Ted waved his hand at all the electronics. “So this is the cockpit and the panel. But don’t get hung up on all that. The real attraction is the view.”
At his prompting, she finally looked out the front window. Her breath caught.
The thick blanket of clouds had dissipated sometime in the past half hour, exposing a broad sweep of green and brown that faded into a dusky slate blue at the horizon. The rocky peaks still loomed off to either side, but their snow-covered heights were rapidly being replaced by foothills covered with ever-thickening vegetation.

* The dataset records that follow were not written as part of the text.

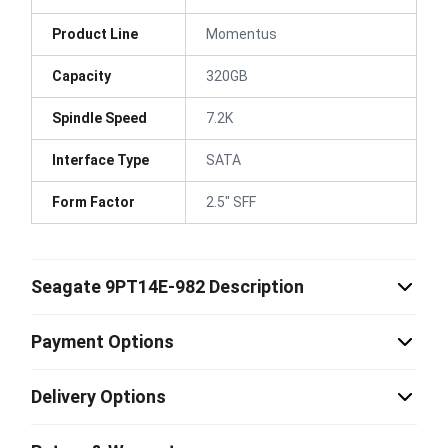
Product Line
Momentus
Capacity
320GB
Spindle Speed
7.2K
Interface Type
SATA
Form Factor
2.5" SFF
Seagate 9PT14E-982 Description
Payment Options
Delivery Options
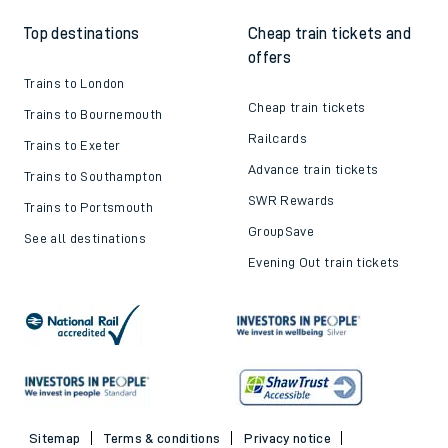
Top destinations
Cheap train tickets and
offers
Trains to London
Cheap train tickets
Trains to Bournemouth
Railcards
Trains to Exeter
Advance train tickets
Trains to Southampton
SWR Rewards
Trains to Portsmouth
GroupSave
See all destinations
Evening Out train tickets
Sitemap
Terms & conditions
Privacy notice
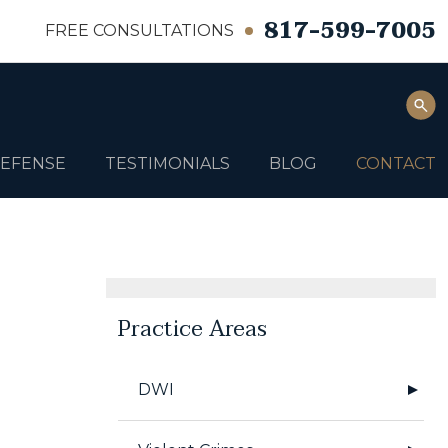
817-599-7005
FREE CONSULTATIONS
DEFENSE
TESTIMONIALS
BLOG
CONTACT
Practice Areas
DWI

The colors were muted from the height but still stunning as the earth raced toward them, only to disappear silently beneath the nose.
Entranced, she crept closer, being careful not to touch anything.
“What do you think?” the American pilot asked.
She looked up at the deep blue of the heavens and followed the color down to where it became a milky white on the horizon. Endless. Enticing. A place where anything could exist. The ground continued to slide beneath the plane, a mere afterthought with no consciousness of their passing.